Jardine Matheson Holdings, the flagship investment firm of a 186-year-old conglomerate that hadn't posted a double-digit stock decline since April 2009, plunged 83 per cent in pre-market trading. While the drop reversed almost as quickly as it happened, some 167,500 shares changed hands at prices less than a quarter of the previous day's close.
Speculation raged across trading desks as to whether an inept human or badly programmed machine was to blame. Sell orders overwhelmed bids during the pre-open, for which neither a fat finger nor a malfunctioning computer system were responsible, Singapore Exchange said in an e-mailed statement after the market closed. There was no evidence of manipulation and trading was orderly, the bourse said.
Still, if the orders themselves weren't a mistake, the price reaction almost undoubtedly was. It's a reminder of how quickly losses can happen in lightning-fast financial markets, exacerbated in this case by the fact that Singapore's circuit breakers kick into action only when the regular trading session begins.

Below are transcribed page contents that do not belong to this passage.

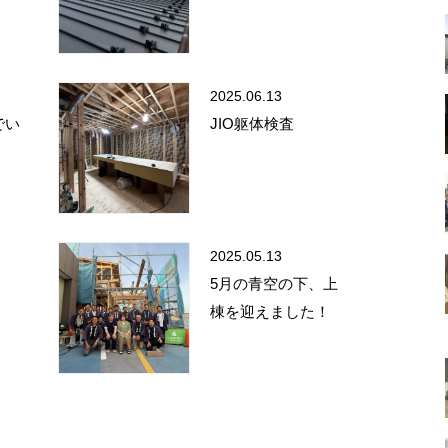
2025.06.13
でい
JIO躯体検査
2025.05.13
5月の青空の下、上
棟を迎えました！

Those who sold at the pre-market price left about US$9 million on the table, according to Bloomberg calculations.
"The extent of the price plunge was certainly out of the norm, one that had folks questioning if it had really occurred," said Ms Pan Jingyi, a market strategist at IG Asia in Singapore. "The rapid movements unfolding in the early hours of the market open could have enabled this to slip away."
Three market makers are nursing losses from selling amid the plunge, while more than a dozen counterparties snapped up the cheaper shares for an instant profit, according to a person with knowledge of the matter, who asked not to be named because they're not authorised to speak publicly about the matter.

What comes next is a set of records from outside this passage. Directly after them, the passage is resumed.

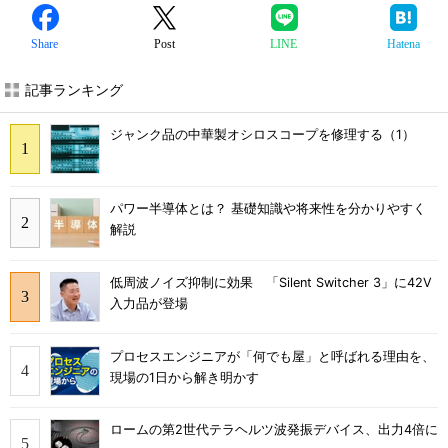
Share
Post
LINE
Hatena
記事ランキング
ジャンク品の中華製オシロスコープを修理する（1）
パワー半導体とは？ 基礎知識や将来性を分かりやすく
解説
低周波ノイズ抑制に効果 「Silent Switcher 3」に42V
入力品が登場
プロセスエンジニアが「何でも屋」と呼ばれる理由を、
現場の1日から解き明かす
ロームの第2世代テラヘルツ波発振デバイス、出力4倍に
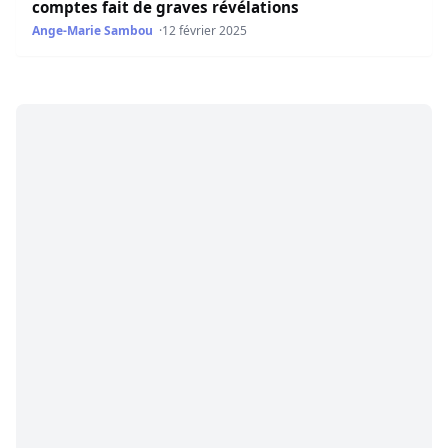
comptes fait de graves révélations
Ange-Marie Sambou
12 février 2025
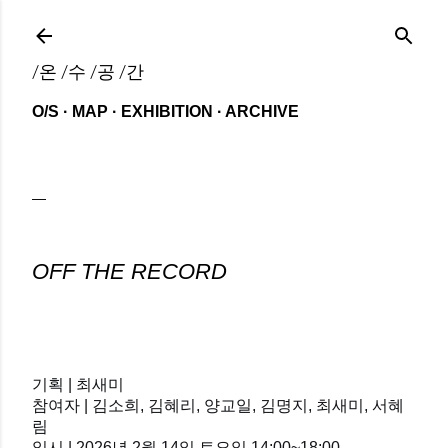
기본 콘텐츠로 건너뛰기
/온 /수 /공 /간
O/S
MAP
EXHIBITION
ARCHIVE
OFF THE RECORD
기획 | 최새미
참여자 | 김소희, 김혜리, 양교일, 김명지, 최새미, 서혜
림
일시 | 2026년 2월 14일 토요일 14:00~18:00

The exchange isn't letting the sellers off the hook. They had "ample time" to withdraw their orders if they didn't want to offload shares at the low price, the SGX said after reviewing the incident and deciding not to cancel the trades.

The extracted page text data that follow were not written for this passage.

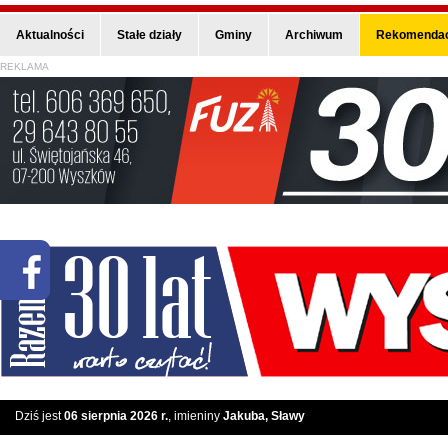
Aktualności
Stałe działy
Gminy
Archiwum
Rekomendac
REKLAMA
Dziś jest
06 sierpnia 2026 r.
, imieniny
Jakuba, Sławy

"Apparently there is lack of protection mechanism during pre-market hours," Ms Margaret Yang, strategist at CMC Markets Singapore said by e-mail. "Lack of liquidity in Jardine Matheson amplified the price movement, and this is a common issue across Singapore's equity market."
It isn't the first time this has happened to a major stock listed on the Singapore bourse. In 2000, Singapore Telecommunications soared 30 per cent due to a last minute order from Nomura Singapore Securities to buy two million shares.
Jardine is aware that an electronic trading error occurred, Ms Jessie Tsui, a spokesman for the conglomerate, said by e-mail before the SGX statement.
The Jardine Matheson group, founded in July 1832 in China and headed by the Keswick family, was one of the "hongs", or trading houses that shaped the development of Hong Kong for more than a century. After moving its listing from Hong Kong to Singapore, the group gradually shifted its business towards South-east Asia. It also has investments elsewhere, including in Rothschild & Co.
The conglomerate's units operate a wide range of businesses ranging from running Pizza Hut restaurants in Asia to hotels and Mercedes-Benz dealerships in the region. The group, also known as Jardines, generated more than US$83 billion in revenue and US$1.57 billion in underlying profit in 2017, according to its website.
The group, boasting more than US$82 billion in assets, is the biggest landlord in Hong Kong's Central District, the world's most expensive office market, where its holdings include the Mandarin Oriental Hotel. It also owns the Excelsior hotel on Lot No. 1, the first land auctioned in Hong Kong in 1841.